There is access to the command line, but it's not through
the import statement nor iso_fortran_env (although some
wanted the procedures providing the access to reside there).
So, ahh, it seems the journalist was close to deadline
when the article was written. The thrust of the story,
that f03 is close to publication is right, and the mention
of J3's web site, John Reid's article, and NAG's web site
(who host WG5's web site), seem appropriate to me.
It's a big standard, if you don't speak standardese,
you may have some difficulty getting the finer points.
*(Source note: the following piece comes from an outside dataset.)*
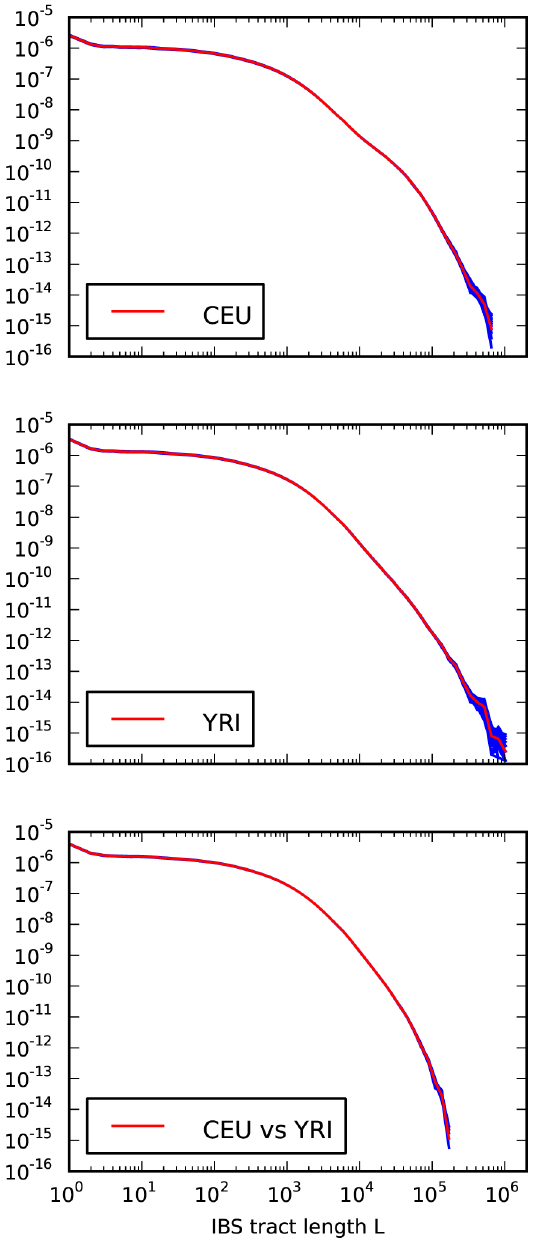
Figure 4. Frequencies of IBS tracts shared between the 1000 Genomes trio parental haplotypes. Each plot records the number of L -base IBS tracts observed per base pair of sequence alignment. The red spectrum records tract frequencies compiled from the entire alignment, while the blue spectra result from 100 repetitions of block bootstrap resampling. A slight upward concavity around 10 4 base pairs is the signature of the out of Africa bottleneck in Europeans.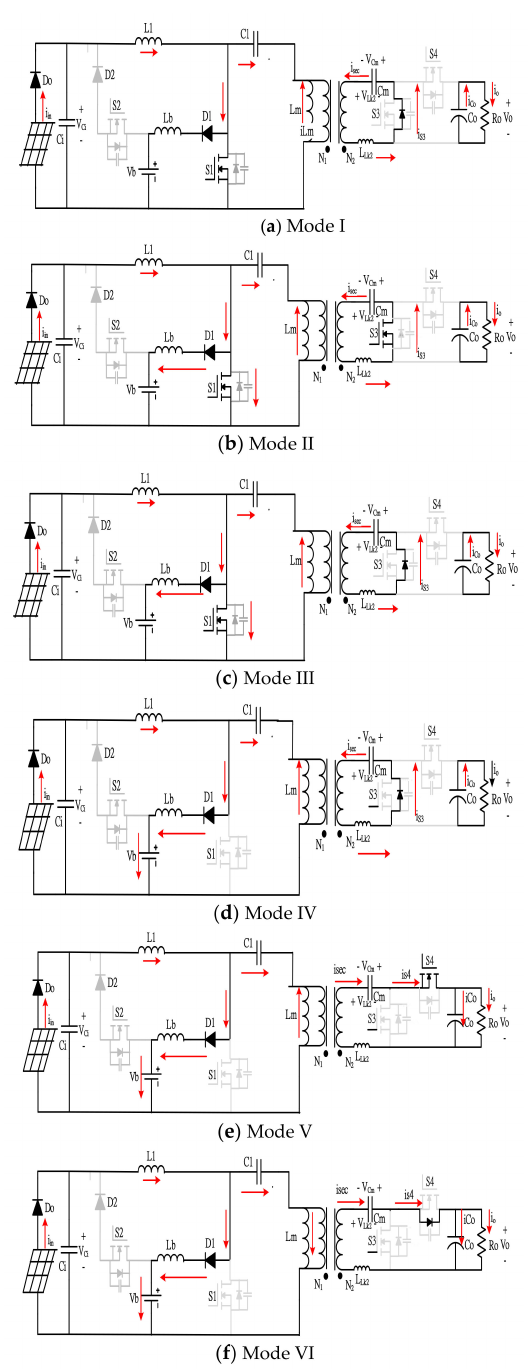
Figure 5. Operational diagram of each mode in Stage 1: ( a ) Mode I, ( b ) Mode II, ( c ) Mode III, ( d ) Mode IV, ( e ) Mode V, and ( f ) Mode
> Perhaps as a observer with obvious Fortran skills you can offer
> an opinion whether the summary documented in reverse order 30:1
> reflects a accurate assessment of syntax available to Windows
> Fortran users and not available to Windows PL/I users.
>
> see: http://home.cfl.rr.com/davegemini/summary.txt
> PL/I CANT FAQ (demo'ed by Intel/Compaq Visual Fortran examples)
> ===================================================================
> ASSERTION: Windows PL/I can not translate following Fortran source,
> producing outputs shown, or if no outputs shown, equivalent code that
> meets claims made for Fortran source, (ie. using 1 statement).
Frank knows the statements made above and throughout his "summary"
to be FALSE, for he presented the same in comp.lang.pl1
where equivalent PL/I code was shown to him.
An instance is given here. Others will follow.
> 21. CANT support multi-byte (MB) character sets as there are
> no multi-byte functions, MBINDEX, MBSCAN, MBVERIFY, etc.
FALSE.
The corresponding PL/I multibyte functions are called
INDEX, SEARCH, VERIFY
and so on.
Frank was advised of this a week ago (see appendix I)
He was previously and subsequently explicitly
advised that PL/I functions are generic (Appendix II).
========================Appendix I===========================================
From: "David Frank" <dave_...@hotmail.com>, RoadRunner - Central Florida
Date: Tue, 23 Dec 2003 08:38:41 GMT
>
> If PL/I doesnt support multi-byte (MB) character sets then
> I can re-activate CANT #21 #22 merely by changing the SCAN, VERIFY
> to MBSCAN, MBVERIFY, so does it?
PL/I supports WIDECHAR and GRAPHIC as well as CHARACTER (ASCII) etc
========================Appendix II=============================
From: "David Frank" <dave_...@hotmail.com>, RoadRunner - Central Florida
Date: Wed, 24 Dec 2003 14:05:29 GMT
> But does it have equivalents for:
> MBINDEX, MBSCAN, MBVERIFY, etc. ??
PL/I functions are generic.
No special names are required.
INDEX, SEARCH (=SCAN), and VERIFY etc handle BIT, CHAR, GRAPHIC
and WIDECHAR strings.
Please stop cross-posting this flamewar. Better yet, ignore Dave. He's
a twit.
-- greg
And you are a cross-posting anti-windows Lin(ux)dahl freak.